** Opening TEXT FOR ANALYSIS block **

The bulk of the book is then taken up with the details of how to go about producing the beers. This includes grist composition, mashing options, hops, barrels (and barrel alternatives), spontaneous fermentation, controlled inoculation, blending, bottle conditioning, and so forth. There is a load of great information here both on how professional brewers do these things and suggestions for the best ways to replicate those methods/conditions at home. This is also one of the only print sources with an in depth discusses doing 100% Brett beers. There are lots of great tips that are applicable if you are looking to make any classic sour beer style or your own wild creation.

Accuracy: Despite only being 4 years old, the information about commercial beers is starting to get a little dated (some of the beers are no longer produced and there are many new ones are not mentioned) and there are some minor mistakes (describing Mo' Betta Bretta 100% pilsner malt for example). That said most of the commercial information is still perfectly accurate, or at least gives you a good reference for the way things were in 2005.

I would also quibble (much as I did with How to Brew) over some minor technical points, for example the oxygen permeability numbers. I just don't see any way that Flanders Reds could have so much more vinegar character than Lambics, yet get so much less oxygen (acetobacter needs oxygen to convert ethanol to acetic acid). I suspect that because the beer does not touch the tops of the giant wood vats the wood there does not swell and thus lets in more O2 than the math suggests.

Other than these few minor issues the book is very accurate, which is a good thing because when you are aging a beer for 12 months you'd be pretty upset if it didn't turn out well.

Recipes: At the end of the book there are 10 recipes. They cover all of the traditional styles plus some of the more modern American/Belgian sour beers that have been invented in the last decade. They are written in a rather loose form (giving a percentage of the different malts, target IBUs, mash temp, finishing hop suggestion, and ballpark figures for the aging time/temp) which I like. I also like the optional suggestions for blending or adding fruit that are provided with most of the recipes.

Several of the recipes on my blog are influenced by these recipes (Lambic, Cuvee Tomme Clone, and Flanders Pale), but with my own tweaks. Even for recipes that I've gotten from elsewhere or crafted myself I often look at the optional suggestions when I am considering adding fruit or blending.

In my experience brewing sour/wild/funky beers is more about technique than it is the malt or hop bill. Many great sour beers are made using a brewery's standard house beers as the base, it is the application of microbes, time, wood, and blending that are the most important in determining how good the finished beer will be. So even if you want to make your own recipes or get them for somewhere else Wild Brews will have the information to help you to brew those beers better.

Readability: This is where this book can fall a bit flat. There are several spots where information is repeated because of the way the book is structured (particularly between the Beer Souring Microorganisms and Wild Fermentation chapters). I also find it annoying to have to read through every chapter to pull out the information about one style. There is also some information that seems out of place (like the section on fruit coming in the production chapter before the sections on mashing, boiling, and fermentation).

It may also be a bit too technical in some spots for a person who is looking to brew their first sour beer. That said this is not a book aimed at people just brewing their first batch of beer, so I don't think it should be dumbed down. I enjoy the discussion about ester formation and the charts about when different microbes are dominant in the wort in a traditional lambic fermentation, but things like this probably are not necessary for someone with a moderate interest in brewing sour beers.

** Closing TEXT FOR ANALYSIS block **

» **SET OF TASKS**
[1] Translate this sentence from the review of the sour beer book into Spanish: "I also like the optional suggestions for blending or adding fruit that are provided with most of the recipes."
[2] Reproduce the review of the sour beer book from "I would also" up to and including "the math suggests.", keeping every word and mark unchanged.

** Opening SUPPLIED DATA block **

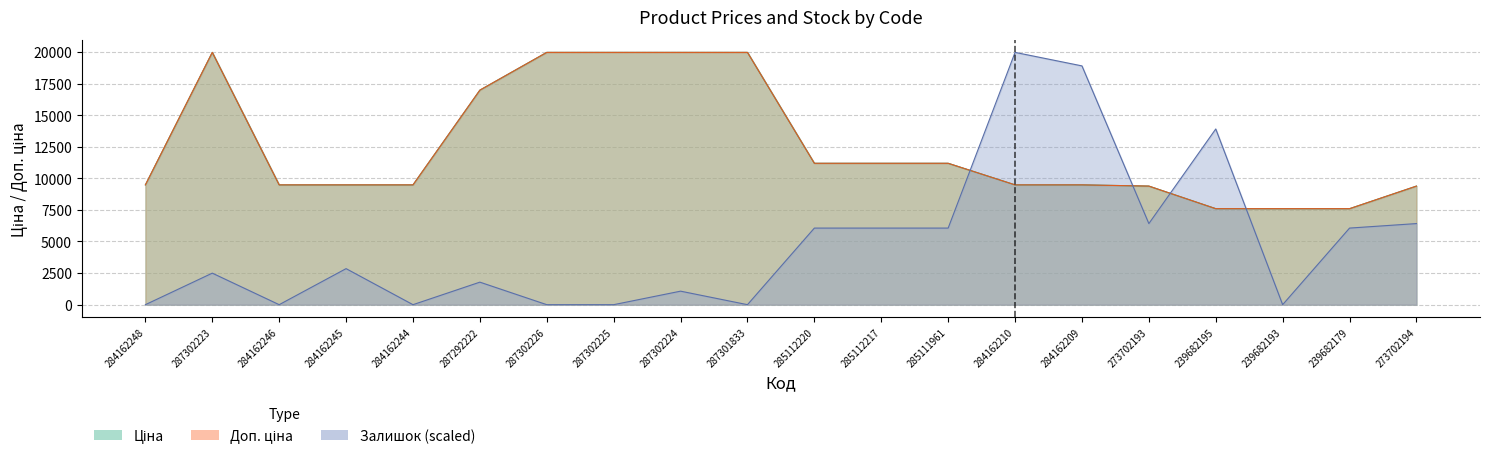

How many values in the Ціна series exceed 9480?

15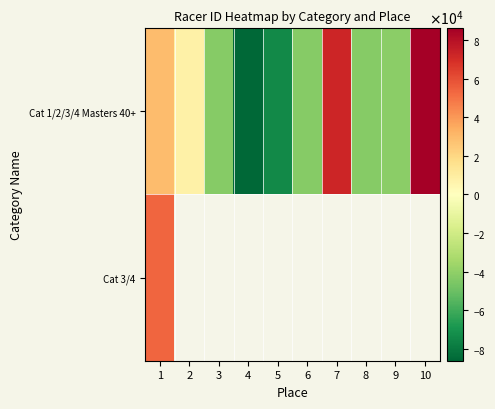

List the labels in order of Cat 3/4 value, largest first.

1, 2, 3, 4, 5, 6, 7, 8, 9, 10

** Closing SUPPLIED DATA block **
** Opening SUPPLIED DATA block **

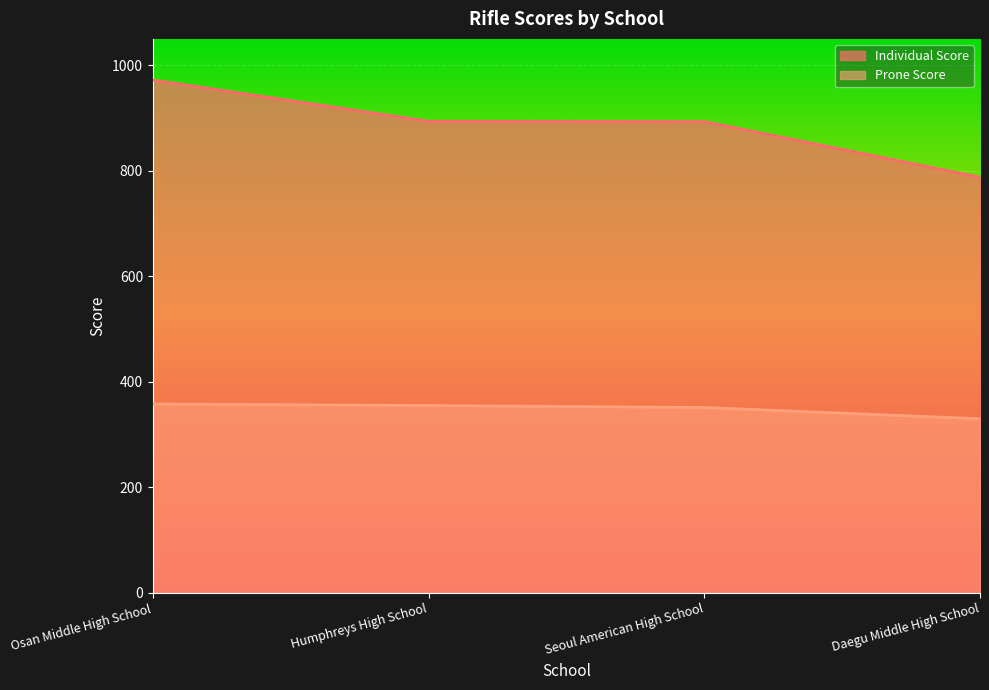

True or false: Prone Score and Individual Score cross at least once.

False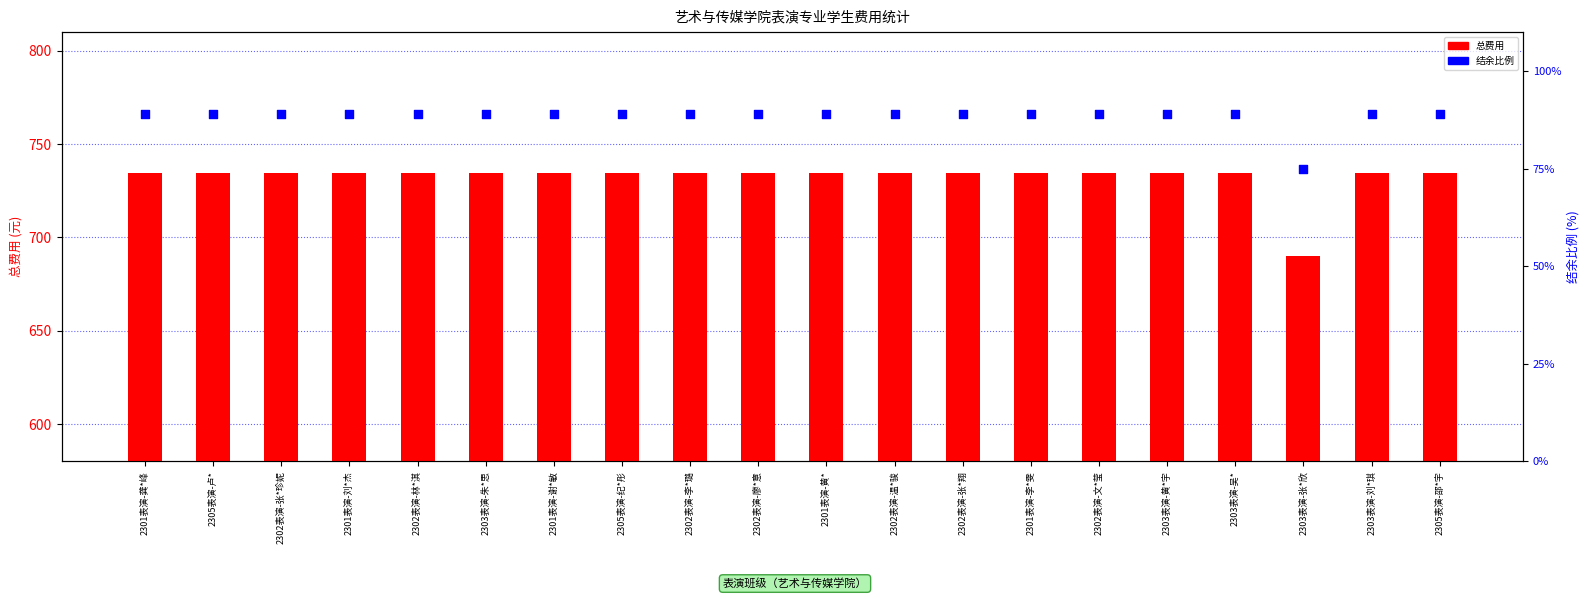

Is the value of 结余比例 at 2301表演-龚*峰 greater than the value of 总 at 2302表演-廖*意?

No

** Closing SUPPLIED DATA block **

» **SOLUTIONS FOR EACH TASK**
[1] También me gustan las sugerencias opcionales para mezclar o añadir fruta que se incluyen en la mayoría de las recetas.

[2]
I would also quibble (much as I did with How to Brew) over some minor technical points, for example the oxygen permeability numbers. I just don't see any way that Flanders Reds could have so much more vinegar character than Lambics, yet get so much less oxygen (acetobacter needs oxygen to convert ethanol to acetic acid). I suspect that because the beer does not touch the tops of the giant wood vats the wood there does not swell and thus lets in more O2 than the math suggests.